Impact of Social Inflation on Professional Liability/Medical Malpractice Litigation

December 22, 2021

The term ”social inflation” was coined in the insurance industry to explain the rise in insurance claims due to a shift in societal trends and the public’s view of litigation. Over the last several years, we have seen oversized verdicts (also known as nuclear verdicts) in the tens and even hundreds of millions of dollars awarded to claimants by sympathetic juries. Third-party litigation funding, in which hedge funds and other financiers invest in lawsuits in exchange for a percentage of any settlement or judgment, distrust of corporations and an awareness of social injustices among jurors, aggressive advertising by attorneys, the influence of social media, higher medical costs, and other factors have all impacted several lines of insurance including Commercial Auto Liability, Excess Liability, Directors & Officers Liability, and Professional Liability/Medical Malpractice Liability. We have seen an increase in rates, capacity challenges, and coverage restrictions and exclusions as insurers look to regain underwriting profitability.

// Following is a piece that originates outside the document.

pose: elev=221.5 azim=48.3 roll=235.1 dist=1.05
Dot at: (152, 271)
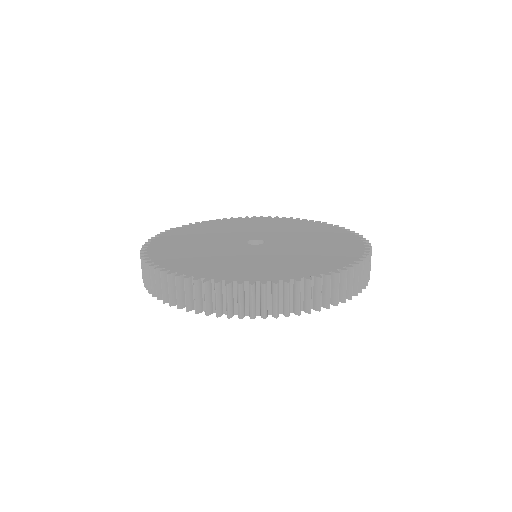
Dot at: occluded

Social Inflation and the Medical Malpractice Insurance Market

From 2014 to 2018, the number of medical malpractice verdicts in excess of $25 million more than tripled, according to a report presented at PLUS Symposium. In addition, from 2010 to 2019, the average of the top 100 jury awards for medical malpractice cases rose by almost half, according to Conning Research. These mega-verdicts continued up until the pandemic when the courts closed and, in time, we will see whether a similar environment of runaway awards and settlements will continue, as well as the extent of the effect COVID-19-related claims will have on Medical Malpractice insurance.

One driver of higher verdicts is the consolidation of healthcare. Large corporate defendants make for attractive deep pockets in the eyes of sympathetic juries – in line with the social inflation concept.

As a result of the severity of these claims, the Medical Malpractice insurance market hardened in the last few years with higher rates, although we are now seeing rates begin to moderate as compared to previous quarters. This is in part due to new entrants in the space. Preferred risks, for example, are experiencing single-digit rate increases while tougher venues and those with poor claims history are seeing large rate increases on renewals. Rate predictions for Hospital Professional Liability insurance are between 5% and 25% and between 5% and 15% for Allied Health and physicians.

Manchester Specialty provides Entity Professional Liability coverage for each of the business risks we insure – from Home Care to Allied Health Care and Human/Social Services organizations. We can tailor a policy to address the specific exposures of each health care niche, depending on the types of services they offer and the location where care is provided. For more information about how our products and services can help protect your insureds, please contact us at 855.972.9399.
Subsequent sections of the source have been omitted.